**Problem statement**
Only the lines below from the one with "36: (20, 105, 27.70)" through the one with "52: (992, 410, 4.72)" are to be written out, exactly and without any images.

**Saved data entries**
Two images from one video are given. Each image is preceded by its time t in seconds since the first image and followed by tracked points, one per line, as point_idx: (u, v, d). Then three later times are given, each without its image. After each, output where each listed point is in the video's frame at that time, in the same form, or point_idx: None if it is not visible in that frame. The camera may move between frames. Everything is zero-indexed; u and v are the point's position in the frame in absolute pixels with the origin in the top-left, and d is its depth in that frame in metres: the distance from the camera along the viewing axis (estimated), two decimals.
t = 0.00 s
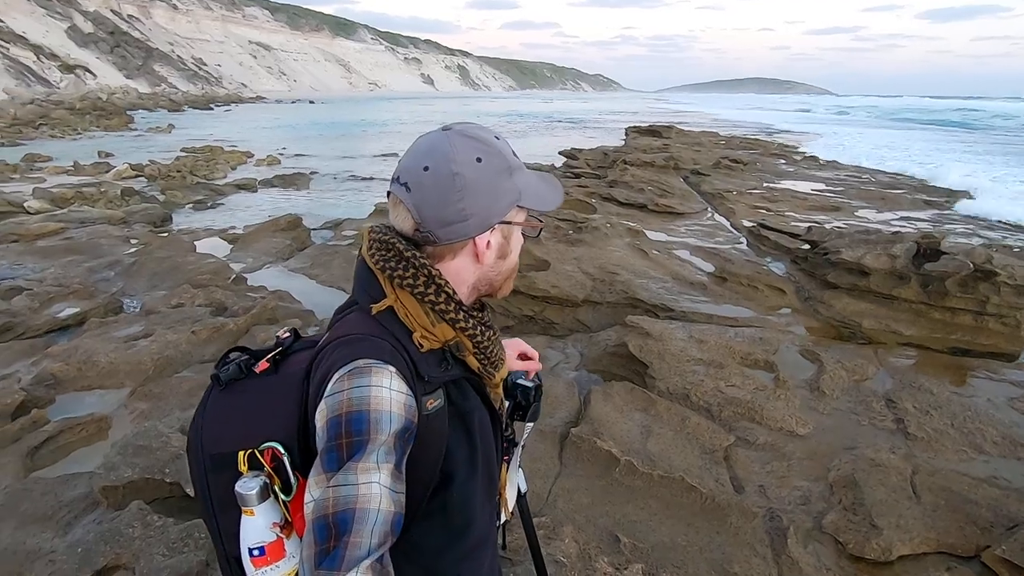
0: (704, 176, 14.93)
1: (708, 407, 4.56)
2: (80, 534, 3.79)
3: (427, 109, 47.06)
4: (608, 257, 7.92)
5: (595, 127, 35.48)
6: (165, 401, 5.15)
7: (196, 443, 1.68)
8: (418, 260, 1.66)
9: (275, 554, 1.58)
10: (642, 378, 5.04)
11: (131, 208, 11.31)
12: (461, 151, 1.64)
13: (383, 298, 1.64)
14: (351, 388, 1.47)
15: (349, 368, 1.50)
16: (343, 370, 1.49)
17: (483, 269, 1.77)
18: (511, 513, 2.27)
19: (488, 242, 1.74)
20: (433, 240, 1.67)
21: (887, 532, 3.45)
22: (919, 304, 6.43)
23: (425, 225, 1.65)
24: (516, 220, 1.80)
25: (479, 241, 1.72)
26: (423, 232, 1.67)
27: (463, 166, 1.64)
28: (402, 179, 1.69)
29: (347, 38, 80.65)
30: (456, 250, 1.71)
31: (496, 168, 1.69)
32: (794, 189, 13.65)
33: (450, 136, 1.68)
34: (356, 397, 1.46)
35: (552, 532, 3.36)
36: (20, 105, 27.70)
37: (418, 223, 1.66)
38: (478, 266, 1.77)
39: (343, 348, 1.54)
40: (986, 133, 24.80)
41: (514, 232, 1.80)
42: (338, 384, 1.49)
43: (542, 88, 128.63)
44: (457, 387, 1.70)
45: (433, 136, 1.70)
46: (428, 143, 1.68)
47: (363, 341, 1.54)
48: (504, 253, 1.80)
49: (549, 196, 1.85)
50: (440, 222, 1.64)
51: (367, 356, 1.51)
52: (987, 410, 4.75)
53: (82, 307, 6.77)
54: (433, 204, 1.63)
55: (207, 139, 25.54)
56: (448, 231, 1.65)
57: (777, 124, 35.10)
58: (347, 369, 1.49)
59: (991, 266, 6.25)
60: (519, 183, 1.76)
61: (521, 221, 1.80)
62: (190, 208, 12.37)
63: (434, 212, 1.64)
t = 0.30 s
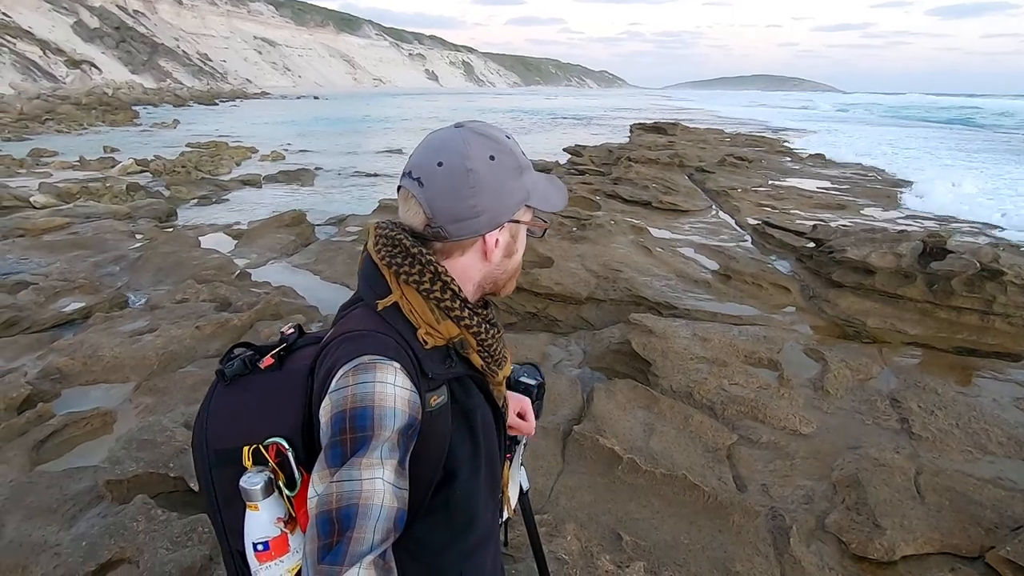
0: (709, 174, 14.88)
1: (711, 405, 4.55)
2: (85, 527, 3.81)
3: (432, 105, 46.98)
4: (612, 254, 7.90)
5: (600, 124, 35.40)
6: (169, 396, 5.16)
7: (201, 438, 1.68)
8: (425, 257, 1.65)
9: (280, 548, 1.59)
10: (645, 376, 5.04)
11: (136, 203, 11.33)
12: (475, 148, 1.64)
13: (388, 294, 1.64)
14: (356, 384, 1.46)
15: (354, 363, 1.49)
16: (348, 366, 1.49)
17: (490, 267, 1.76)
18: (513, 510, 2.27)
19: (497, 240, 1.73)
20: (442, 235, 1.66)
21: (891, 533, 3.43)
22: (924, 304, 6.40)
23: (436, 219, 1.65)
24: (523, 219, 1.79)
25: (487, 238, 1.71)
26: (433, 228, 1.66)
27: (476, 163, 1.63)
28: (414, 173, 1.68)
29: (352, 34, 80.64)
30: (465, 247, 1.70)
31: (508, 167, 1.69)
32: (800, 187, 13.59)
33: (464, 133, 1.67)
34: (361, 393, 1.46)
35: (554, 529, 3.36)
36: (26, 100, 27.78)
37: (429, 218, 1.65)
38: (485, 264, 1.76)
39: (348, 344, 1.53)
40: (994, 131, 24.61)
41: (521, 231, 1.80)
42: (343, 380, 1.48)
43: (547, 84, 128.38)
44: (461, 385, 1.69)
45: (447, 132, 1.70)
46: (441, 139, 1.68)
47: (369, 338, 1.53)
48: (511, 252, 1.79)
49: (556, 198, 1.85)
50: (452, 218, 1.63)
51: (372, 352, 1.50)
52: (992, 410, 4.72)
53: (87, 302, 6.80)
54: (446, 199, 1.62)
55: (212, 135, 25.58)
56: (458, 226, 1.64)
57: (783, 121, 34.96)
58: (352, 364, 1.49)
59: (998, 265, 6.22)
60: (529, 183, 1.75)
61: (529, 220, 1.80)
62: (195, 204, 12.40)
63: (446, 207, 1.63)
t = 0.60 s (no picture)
0: (712, 171, 14.82)
1: (711, 405, 4.53)
2: (84, 523, 3.82)
3: (435, 101, 46.91)
4: (613, 252, 7.88)
5: (603, 120, 35.29)
6: (169, 392, 5.17)
7: (189, 445, 1.67)
8: (416, 261, 1.64)
9: (269, 557, 1.58)
10: (646, 375, 5.02)
11: (137, 199, 11.35)
12: (471, 151, 1.63)
13: (379, 298, 1.62)
14: (345, 390, 1.45)
15: (344, 369, 1.48)
16: (338, 371, 1.48)
17: (483, 271, 1.75)
18: (506, 518, 2.22)
19: (490, 244, 1.72)
20: (437, 238, 1.64)
21: (890, 534, 3.42)
22: (927, 303, 6.36)
23: (432, 222, 1.63)
24: (517, 223, 1.78)
25: (480, 242, 1.70)
26: (427, 230, 1.64)
27: (473, 166, 1.62)
28: (409, 176, 1.66)
29: (355, 29, 80.52)
30: (460, 250, 1.69)
31: (503, 170, 1.68)
32: (803, 184, 13.52)
33: (460, 136, 1.66)
34: (351, 399, 1.45)
35: (552, 529, 3.36)
36: (29, 95, 27.82)
37: (424, 220, 1.63)
38: (477, 267, 1.74)
39: (338, 350, 1.52)
40: (999, 129, 24.43)
41: (514, 235, 1.78)
42: (333, 386, 1.47)
43: (550, 79, 127.99)
44: (450, 389, 1.68)
45: (442, 134, 1.68)
46: (438, 140, 1.66)
47: (359, 342, 1.52)
48: (504, 256, 1.77)
49: (551, 203, 1.85)
50: (448, 221, 1.62)
51: (363, 357, 1.49)
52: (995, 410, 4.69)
53: (88, 298, 6.81)
54: (442, 202, 1.61)
55: (214, 130, 25.58)
56: (453, 230, 1.63)
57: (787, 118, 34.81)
58: (343, 370, 1.48)
59: (1001, 265, 6.16)
60: (524, 188, 1.74)
61: (523, 224, 1.78)
62: (197, 199, 12.41)
63: (442, 209, 1.61)
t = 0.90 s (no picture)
0: (720, 165, 14.73)
1: (718, 399, 4.51)
2: (95, 513, 3.85)
3: (442, 95, 46.88)
4: (620, 246, 7.85)
5: (610, 114, 35.12)
6: (178, 384, 5.20)
7: (192, 439, 1.67)
8: (419, 254, 1.63)
9: (275, 549, 1.59)
10: (652, 370, 5.00)
11: (146, 192, 11.41)
12: (478, 145, 1.62)
13: (383, 291, 1.61)
14: (350, 383, 1.45)
15: (348, 362, 1.48)
16: (342, 364, 1.47)
17: (486, 266, 1.74)
18: (510, 513, 2.21)
19: (494, 239, 1.71)
20: (441, 232, 1.63)
21: (897, 530, 3.40)
22: (937, 298, 6.32)
23: (437, 216, 1.62)
24: (520, 219, 1.77)
25: (485, 237, 1.69)
26: (432, 224, 1.63)
27: (479, 161, 1.62)
28: (414, 168, 1.65)
29: (363, 23, 80.48)
30: (463, 245, 1.68)
31: (509, 165, 1.67)
32: (813, 178, 13.43)
33: (467, 129, 1.65)
34: (355, 392, 1.45)
35: (557, 523, 3.36)
36: (39, 89, 27.98)
37: (429, 213, 1.62)
38: (481, 262, 1.73)
39: (342, 343, 1.52)
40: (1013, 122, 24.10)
41: (517, 231, 1.78)
42: (337, 379, 1.47)
43: (559, 72, 127.58)
44: (454, 381, 1.68)
45: (448, 128, 1.67)
46: (444, 134, 1.65)
47: (363, 336, 1.51)
48: (507, 251, 1.77)
49: (553, 200, 1.85)
50: (453, 216, 1.61)
51: (367, 351, 1.49)
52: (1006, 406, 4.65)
53: (98, 290, 6.85)
54: (448, 197, 1.60)
55: (222, 124, 25.66)
56: (459, 224, 1.62)
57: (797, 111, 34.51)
58: (347, 363, 1.47)
59: (1014, 259, 6.02)
60: (528, 184, 1.74)
61: (525, 220, 1.78)
62: (205, 193, 12.46)
63: (447, 203, 1.60)
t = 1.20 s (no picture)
0: (725, 165, 14.70)
1: (720, 399, 4.51)
2: (99, 504, 3.86)
3: (448, 92, 46.85)
4: (624, 245, 7.84)
5: (615, 112, 35.07)
6: (182, 377, 5.21)
7: (195, 432, 1.67)
8: (422, 248, 1.63)
9: (277, 540, 1.60)
10: (655, 369, 5.00)
11: (152, 186, 11.43)
12: (480, 140, 1.62)
13: (384, 284, 1.61)
14: (353, 375, 1.45)
15: (351, 354, 1.48)
16: (344, 357, 1.47)
17: (488, 260, 1.74)
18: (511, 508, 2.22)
19: (496, 233, 1.71)
20: (443, 225, 1.63)
21: (899, 532, 3.38)
22: (942, 300, 6.30)
23: (440, 209, 1.61)
24: (522, 214, 1.77)
25: (487, 231, 1.69)
26: (435, 217, 1.63)
27: (482, 154, 1.61)
28: (417, 162, 1.65)
29: (369, 19, 80.52)
30: (466, 238, 1.67)
31: (512, 157, 1.67)
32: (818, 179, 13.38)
33: (470, 123, 1.65)
34: (358, 384, 1.45)
35: (558, 520, 3.36)
36: (46, 82, 28.06)
37: (432, 206, 1.62)
38: (483, 256, 1.73)
39: (345, 335, 1.52)
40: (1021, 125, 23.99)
41: (519, 226, 1.77)
42: (340, 371, 1.47)
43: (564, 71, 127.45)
44: (455, 374, 1.67)
45: (450, 122, 1.67)
46: (446, 128, 1.65)
47: (365, 328, 1.51)
48: (508, 246, 1.77)
49: (554, 192, 1.84)
50: (456, 210, 1.60)
51: (369, 342, 1.48)
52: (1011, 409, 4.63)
53: (104, 283, 6.87)
54: (451, 190, 1.59)
55: (228, 119, 25.72)
56: (462, 217, 1.61)
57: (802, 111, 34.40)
58: (349, 355, 1.47)
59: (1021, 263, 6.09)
60: (530, 178, 1.73)
61: (527, 214, 1.78)
62: (210, 188, 12.48)
63: (450, 197, 1.60)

**Worked solution**
36: (20, 105, 27.70)
37: (418, 223, 1.66)
38: (478, 266, 1.77)
39: (343, 348, 1.54)
40: (986, 133, 24.80)
41: (514, 232, 1.80)
42: (338, 384, 1.49)
43: (542, 88, 128.63)
44: (457, 387, 1.70)
45: (433, 136, 1.70)
46: (428, 143, 1.68)
47: (363, 341, 1.54)
48: (504, 253, 1.80)
49: (549, 196, 1.85)
50: (440, 222, 1.64)
51: (367, 356, 1.51)
52: (987, 410, 4.75)
53: (82, 307, 6.77)
54: (433, 204, 1.63)
55: (207, 139, 25.54)
56: (448, 231, 1.65)
57: (777, 124, 35.10)
58: (347, 369, 1.49)
59: (991, 266, 6.25)
60: (519, 183, 1.76)
61: (521, 221, 1.80)
62: (190, 208, 12.37)
63: (434, 212, 1.64)
t = 0.30 s
0: (709, 174, 14.88)
1: (711, 405, 4.55)
2: (85, 527, 3.81)
3: (432, 105, 46.98)
4: (612, 254, 7.90)
5: (600, 124, 35.40)
6: (169, 396, 5.16)
7: (201, 438, 1.68)
8: (425, 257, 1.65)
9: (280, 548, 1.59)
10: (645, 376, 5.04)
11: (136, 203, 11.33)
12: (475, 148, 1.64)
13: (388, 294, 1.64)
14: (356, 384, 1.46)
15: (354, 363, 1.49)
16: (348, 366, 1.49)
17: (490, 267, 1.76)
18: (513, 510, 2.27)
19: (497, 240, 1.73)
20: (442, 235, 1.66)
21: (891, 533, 3.43)
22: (924, 304, 6.40)
23: (436, 219, 1.65)
24: (523, 219, 1.79)
25: (487, 238, 1.71)
26: (433, 228, 1.66)
27: (476, 163, 1.63)
28: (414, 173, 1.68)
29: (352, 34, 80.64)
30: (465, 247, 1.70)
31: (508, 167, 1.69)
32: (800, 187, 13.59)
33: (464, 133, 1.67)
34: (361, 393, 1.46)
35: (554, 529, 3.36)
36: (26, 100, 27.78)
37: (429, 218, 1.65)
38: (485, 264, 1.76)
39: (348, 344, 1.53)
40: (994, 131, 24.61)
41: (521, 231, 1.80)
42: (343, 380, 1.48)
43: (547, 84, 128.38)
44: (461, 385, 1.69)
45: (447, 132, 1.70)
46: (441, 139, 1.68)
47: (369, 338, 1.53)
48: (511, 252, 1.79)
49: (556, 198, 1.85)
50: (452, 218, 1.63)
51: (372, 352, 1.50)
52: (992, 410, 4.72)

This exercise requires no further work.